### [Instructions for the task]
Write the lines of the records below as a JSON list of strings, one string per line, starting with the line containing "left knee: (184, 200, 17)" and going on through the line containing "right shoulder: (263, 270, 5)", with blank lines left out. Leave the pictures out of your answer.

### [Information]
########
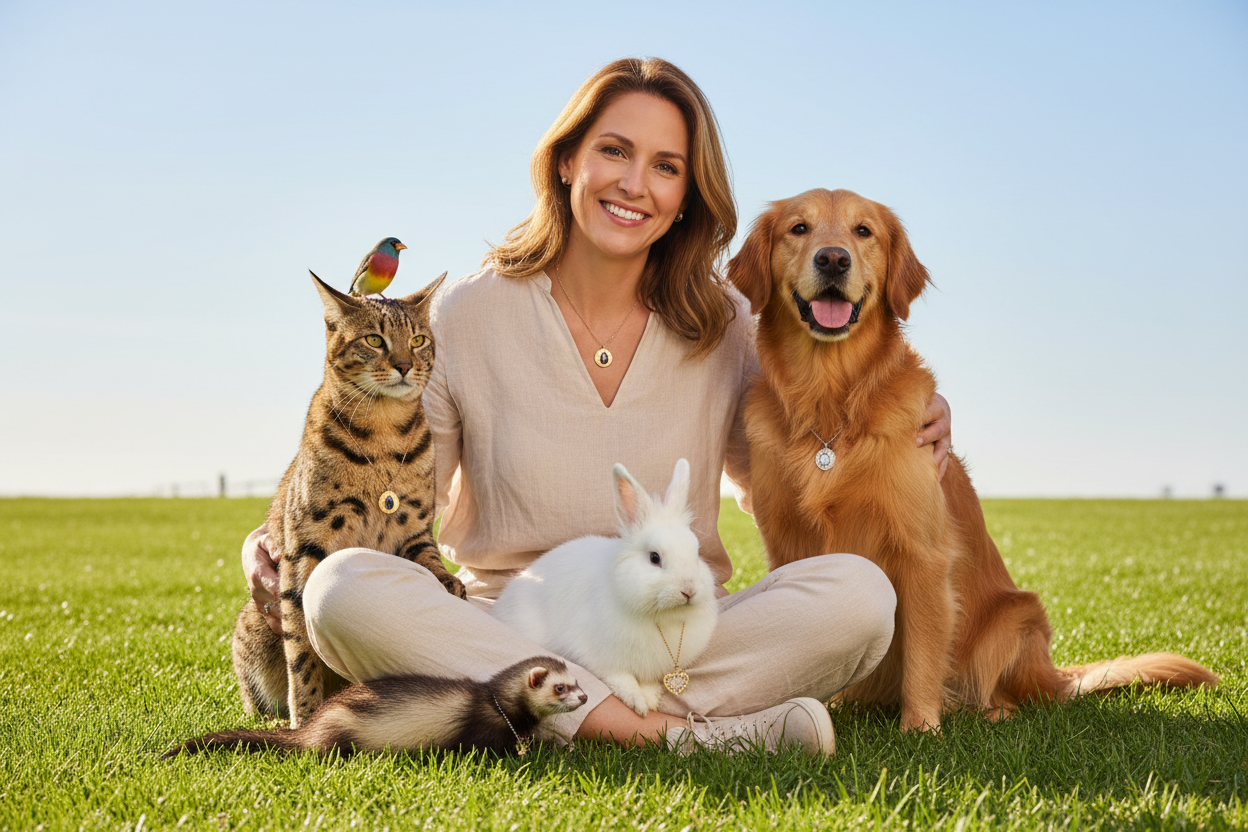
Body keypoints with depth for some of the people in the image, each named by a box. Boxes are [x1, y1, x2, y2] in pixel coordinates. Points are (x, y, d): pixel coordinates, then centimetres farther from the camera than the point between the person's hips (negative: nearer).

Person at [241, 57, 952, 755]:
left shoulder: (720, 325, 6)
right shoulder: (467, 319, 0)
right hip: (506, 633, -1)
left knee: (858, 592, -26)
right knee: (346, 587, -31)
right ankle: (679, 731, -32)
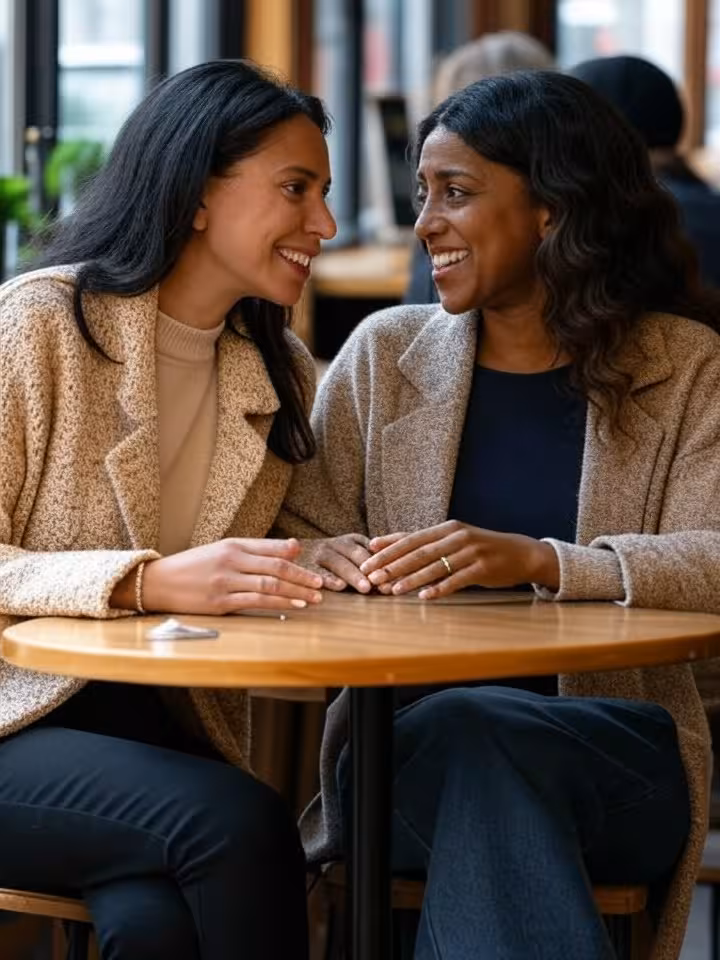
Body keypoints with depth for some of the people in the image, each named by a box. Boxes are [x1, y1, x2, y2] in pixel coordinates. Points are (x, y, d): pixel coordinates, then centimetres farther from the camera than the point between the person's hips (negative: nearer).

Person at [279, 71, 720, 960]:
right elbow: (296, 531, 11)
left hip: (618, 760, -1)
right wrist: (319, 556, -15)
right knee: (462, 732, -35)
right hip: (406, 743, 1)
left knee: (474, 733, -35)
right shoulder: (384, 352, 12)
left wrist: (538, 560, -25)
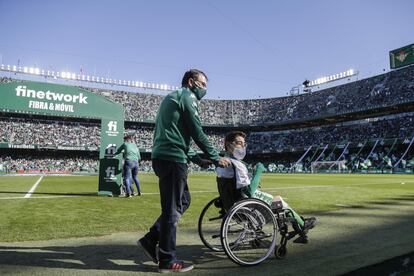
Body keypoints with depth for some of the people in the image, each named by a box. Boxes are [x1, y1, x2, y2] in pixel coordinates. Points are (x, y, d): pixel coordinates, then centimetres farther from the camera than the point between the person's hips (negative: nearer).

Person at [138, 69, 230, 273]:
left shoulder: (172, 97, 26)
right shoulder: (186, 97, -4)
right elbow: (197, 133, -10)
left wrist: (197, 159, 22)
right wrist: (216, 158, -1)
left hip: (162, 156, 10)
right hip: (173, 159, -10)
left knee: (184, 200, 17)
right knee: (172, 208, -2)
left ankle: (151, 239, 17)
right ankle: (167, 260, 9)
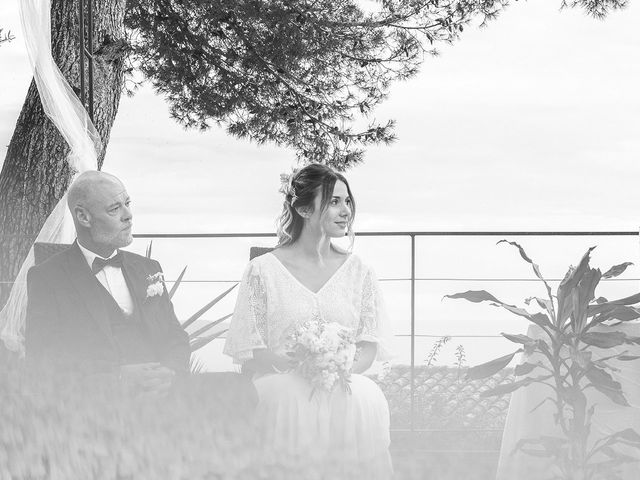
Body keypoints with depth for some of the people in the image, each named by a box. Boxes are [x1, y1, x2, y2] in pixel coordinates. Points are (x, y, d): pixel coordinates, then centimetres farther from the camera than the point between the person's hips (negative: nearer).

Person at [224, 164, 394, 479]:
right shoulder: (263, 270, 5)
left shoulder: (357, 271, 14)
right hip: (283, 391, -2)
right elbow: (249, 355, 0)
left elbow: (370, 346, 7)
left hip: (347, 393, 2)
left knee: (364, 402, -30)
########
### [Task response]
[
  "left knee: (184, 200, 17)",
  "right knee: (172, 208, -2)",
  "left ankle: (151, 239, 17)",
  "right ankle: (167, 260, 9)",
  "Body keypoints with depth for some of the people in the image, each named by a box. Boxes are [x1, y1, x2, y2] in pixel coordinates. Points are (x, y, d): pixel coordinates, then centimetres farther from the camera than the point between the person's hips (negative: nearer).",
  "Person at [224, 164, 394, 479]:",
  "right shoulder: (263, 270, 5)"
]